▶ **Records for the task**:
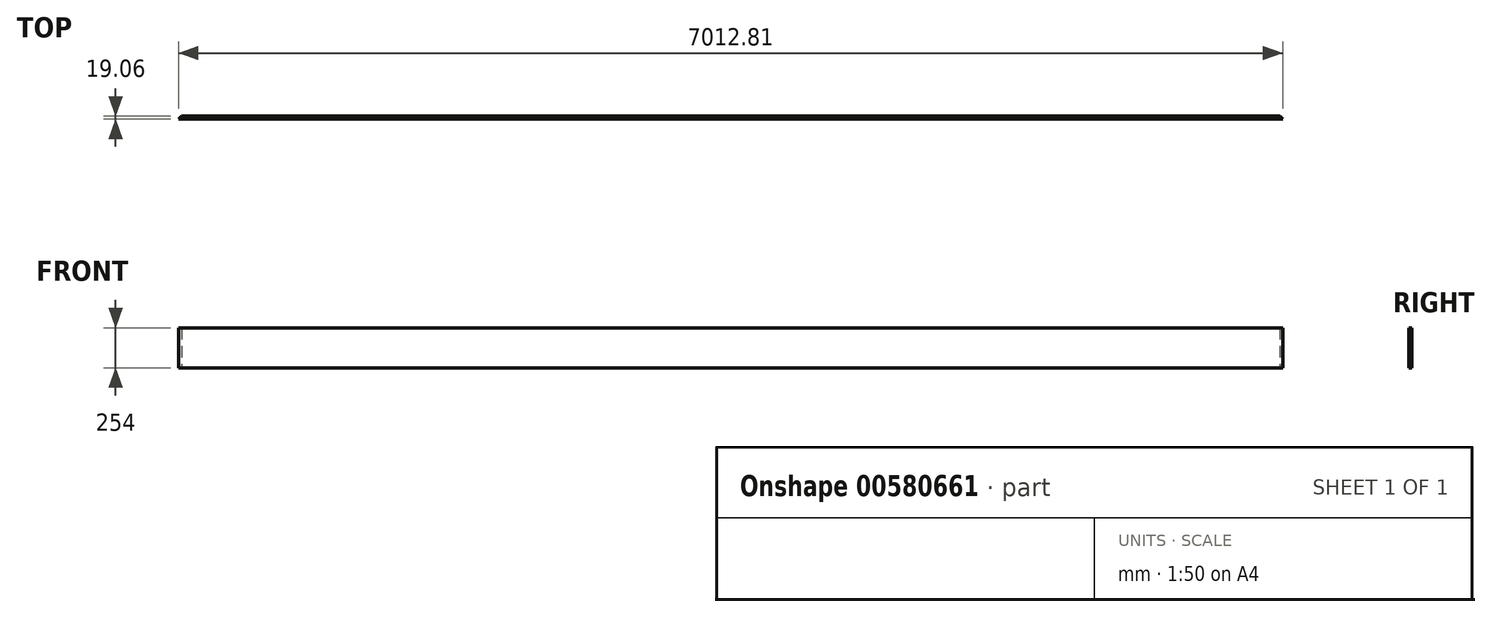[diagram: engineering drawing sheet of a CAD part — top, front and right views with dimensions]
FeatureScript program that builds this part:
annotation { "Feature Type Name" : "Feature", "Feature Type Description" : "" }
export const myFeature = defineFeature(function(context is Context, id is Id, definition is map)
    precondition{}
    {
        {
            var Q0;
            Q0=qCreatedBy(makeId("Top.planeOp"),FACE);
            var sketch = newSketch(context, id + "F0", { "sketchPlane" : qUnion([Q0])});
            skLineSegment(sketch, "E0.bottom", {"start": v(3320.29, -9.53) * mm, "end": v(-3692.52, -9.53) * mm});
            skLineSegment(sketch, "E0.top", {"start": v(3301.24, 9.52) * mm, "end": v(-3673.47, 9.52) * mm});
            skPoint(sketch, "E0.middle", {"position": v(0, 0) * mm});
            skLineSegment(sketch, "E1", {"start": v(-3692.52, -9.53) * mm, "end": v(-3673.47, 9.52) * mm});
            skPoint(sketch, "E2.orphan", {"position": v(-3320.29, 9.52) * mm});
            skLineSegment(sketch, "E3", {"start": v(3320.29, -9.53) * mm, "end": v(3301.24, 9.53) * mm});
            skPoint(sketch, "E0.left.end.orphan", {"position": v(3692.52, 9.53) * mm});
            skSolve(sketch);
        }
        {
            var Q0;
            Q0=makeQuery(id+"F0.imprint","IMPRINT",FACE,{"disambiguationData":[TD([[makeQuery(id+"F0.imprint","IMPRINT",EDGE,{"derivedFrom":sQuery(id+"F0.wireOp",EDGE,"E0.bottom")}),-1.0]])]});
            extrude(context, id + "F1", {"entities" : qUnion([Q0]), "depth" : 254 * mm, "offsetDistance" : 25.4 * mm});
        }
    });
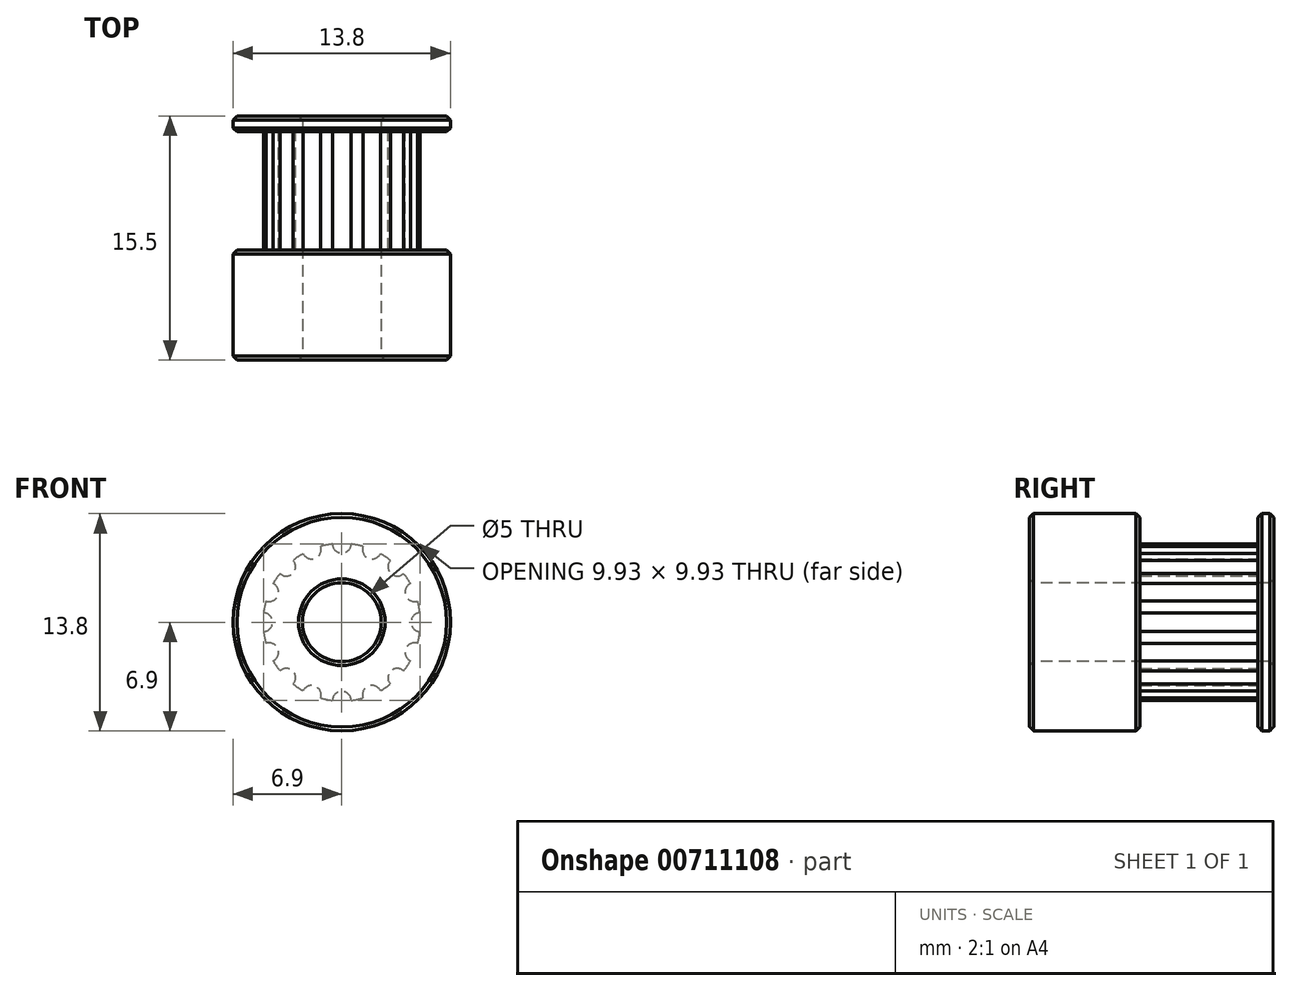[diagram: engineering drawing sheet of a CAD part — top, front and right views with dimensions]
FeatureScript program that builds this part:
annotation { "Feature Type Name" : "Feature", "Feature Type Description" : "" }
export const myFeature = defineFeature(function(context is Context, id is Id, definition is map)
    precondition{}
    {
        {
            var Q0;
            Q0=qCreatedBy(makeId("Front.planeOp"),FACE);
            var sketch = newSketch(context, id + "F0", { "sketchPlane" : qUnion([Q0])});
            skCircle(sketch, "E0", {"center": v(0, 0) * mm, "radius": 6.9 * mm});
            skSolve(sketch);
        }
        {
            var Q0;
            Q0=makeQuery(id+"F0.imprint","IMPRINT",FACE,{"disambiguationData":[TD([[makeQuery(id+"F0.imprint","IMPRINT",EDGE,{"derivedFrom":sQuery(id+"F0.wireOp",EDGE,"E0")}),1.0]])]});
            extrude(context, id + "F1", {"entities" : qUnion([Q0]), "depth" : 1 * mm, "offsetDistance" : 25 * mm});
        }
        {
            var Q0;
            Q0=makeQuery(id+"F1.opExtrude","CAP_FACE",FACE,{"disambiguationData":[OSD([sQuery(id+"F0.wireOp",EDGE,"E0")])],"isStart":false});
            var sketch = newSketch(context, id + "F2", { "sketchPlane" : qUnion([Q0])});
            skCircle(sketch, "E1", {"center": v(0, 0) * mm, "radius": 5 * mm});
            skSolve(sketch);
        }
        {
            var Q0;
            Q0 = qSketchRegion(id + "F2", true);
            extrude(context, id + "F3", {"entities" : qUnion([Q0]), "operationType" : NewBodyOperationType.ADD, "depth" : 7.5 * mm, "offsetDistance" : 25 * mm});
        }
        {
            var Q0;
            Q0=makeQuery(id+"F3.opExtrude","CAP_FACE",FACE,{"disambiguationData":[OSD([sQuery(id+"F2.wireOp",EDGE,"E1")])],"isStart":false});
            var sketch = newSketch(context, id + "F4", { "sketchPlane" : qUnion([Q0])});
            skCircle(sketch, "E2", {"center": v(0, 0) * mm, "radius": 6.9 * mm});
            skSolve(sketch);
        }
        {
            var Q0;
            Q0 = qSketchRegion(id + "F4", true);
            extrude(context, id + "F5", {"entities" : qUnion([Q0]), "operationType" : NewBodyOperationType.ADD, "depth" : 7 * mm, "offsetDistance" : 25 * mm});
        }
        {
            var Q0;
            Q0=makeQuery(id+"F1.opExtrude","CAP_FACE",FACE,{"disambiguationData":[OSD([sQuery(id+"F0.wireOp",EDGE,"E0")])],"isStart":false});
            var sketch = newSketch(context, id + "F6", { "sketchPlane" : qUnion([Q0])});
            skCircle(sketch, "E3", {"center": v(0, 0) * mm, "radius": 5 * mm, "construction": true});
            skLineSegment(sketch, "E4", {"start": v(-5, 0) * mm, "end": v(0, 0) * mm, "construction": true});
            skLineSegment(sketch, "E5", {"start": v(0, 0) * mm, "end": v(0, 5) * mm, "construction": true});
            skCircle(sketch, "E6", {"center": v(0, 5) * mm, "radius": 0.6 * mm});
            skCircle(sketch, "E7.1.0", {"center": v(-1.91, 4.62) * mm, "radius": 0.6 * mm});
            skCircle(sketch, "E7.2.0", {"center": v(-3.54, 3.54) * mm, "radius": 0.6 * mm});
            skCircle(sketch, "E7.3.0", {"center": v(-4.62, 1.91) * mm, "radius": 0.6 * mm});
            skCircle(sketch, "E7.4.0", {"center": v(-5, 0) * mm, "radius": 0.6 * mm});
            skCircle(sketch, "E7.5.0", {"center": v(-4.62, -1.91) * mm, "radius": 0.6 * mm});
            skCircle(sketch, "E7.6.0", {"center": v(-3.54, -3.54) * mm, "radius": 0.6 * mm});
            skCircle(sketch, "E7.7.0", {"center": v(-1.91, -4.62) * mm, "radius": 0.6 * mm});
            skCircle(sketch, "E7.8.0", {"center": v(0, -5) * mm, "radius": 0.6 * mm});
            skCircle(sketch, "E7.9.0", {"center": v(1.91, -4.62) * mm, "radius": 0.6 * mm});
            skCircle(sketch, "E7.10.0", {"center": v(3.54, -3.54) * mm, "radius": 0.6 * mm});
            skCircle(sketch, "E7.11.0", {"center": v(4.62, -1.91) * mm, "radius": 0.6 * mm});
            skCircle(sketch, "E7.12.0", {"center": v(5, 0) * mm, "radius": 0.6 * mm});
            skCircle(sketch, "E7.13.0", {"center": v(4.62, 1.91) * mm, "radius": 0.6 * mm});
            skCircle(sketch, "E7.14.0", {"center": v(3.54, 3.54) * mm, "radius": 0.6 * mm});
            skCircle(sketch, "E7.15.0", {"center": v(1.91, 4.62) * mm, "radius": 0.6 * mm});
            skSolve(sketch);
        }
        {
            var Q0;
            Q0 = qSketchRegion(id + "F6", true);
            var Q1;
            Q1=makeQuery(id+"F5.opExtrude","CAP_FACE",FACE,{"disambiguationData":[OSD([sQuery(id+"F4.wireOp",EDGE,"E2")])],"isStart":true});
            extrude(context, id + "F7", {"entities" : qUnion([Q0]), "operationType" : NewBodyOperationType.REMOVE, "endBound" : BoundingType.UP_TO_SURFACE, "depth" : 7.5 * mm, "endBoundEntityFace" : qUnion([Q1]), "offsetDistance" : 25 * mm});
        }
        {
            var Q0;
            Q0=makeQuery(id+"F5.opExtrude","CAP_FACE",FACE,{"disambiguationData":[OSD([sQuery(id+"F4.wireOp",EDGE,"E2")])],"isStart":false});
            var sketch = newSketch(context, id + "F8", { "sketchPlane" : qUnion([Q0])});
            skCircle(sketch, "E8", {"center": v(0, 0) * mm, "radius": 2.5 * mm});
            skSolve(sketch);
        }
        {
            var Q0;
            Q0 = qSketchRegion(id + "F8", true);
            extrude(context, id + "F9", {"entities" : qUnion([Q0]), "operationType" : NewBodyOperationType.REMOVE, "endBound" : BoundingType.THROUGH_ALL, "oppositeDirection" : true, "depth" : 25 * mm, "offsetDistance" : 25 * mm});
        }
        {
            var Q0;
            Q0=makeQuery(id+"F5.opExtrude","SWEPT_FACE",FACE,{"disambiguationData":[OSD([sQuery(id+"F4.wireOp",EDGE,"E2")])]});
            var Q1;
            Q1=makeQuery(id+"F1.opExtrude","SWEPT_FACE",FACE,{"disambiguationData":[OSD([sQuery(id+"F0.wireOp",EDGE,"E0")])]});
            var Q2;
            Q2=makeQuery(id+"F9.boolean.opBoolean","COPY",FACE,{"derivedFrom":makeQuery(id+"F9.opExtrude","SWEPT_FACE",FACE,{"disambiguationData":[OSD([sQuery(id+"F8.wireOp",EDGE,"E8")])]})});
            chamfer(context, id + "F10", {"entities" : qUnion([Q0, Q1, Q2]), "width" : 0.25 * mm, "tangentPropagation" : true});
        }
    });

▶ **Directive**:
Please pull out every line of the entries that contains the string "sketchPlane". Case counts, so match uppercase and lowercase letters precisely.

▶ **Solution to the exercise**:
            var sketch = newSketch(context, id + "F0", { "sketchPlane" : qUnion([Q0])});
            var sketch = newSketch(context, id + "F0", { "sketchPlane" : qUnion([Q0])});
            var sketch = newSketch(context, id + "F2", { "sketchPlane" : qUnion([Q0])});
            var sketch = newSketch(context, id + "F4", { "sketchPlane" : qUnion([Q0])});
            var sketch = newSketch(context, id + "F6", { "sketchPlane" : qUnion([Q0])});
            var sketch = newSketch(context, id + "F8", { "sketchPlane" : qUnion([Q0])});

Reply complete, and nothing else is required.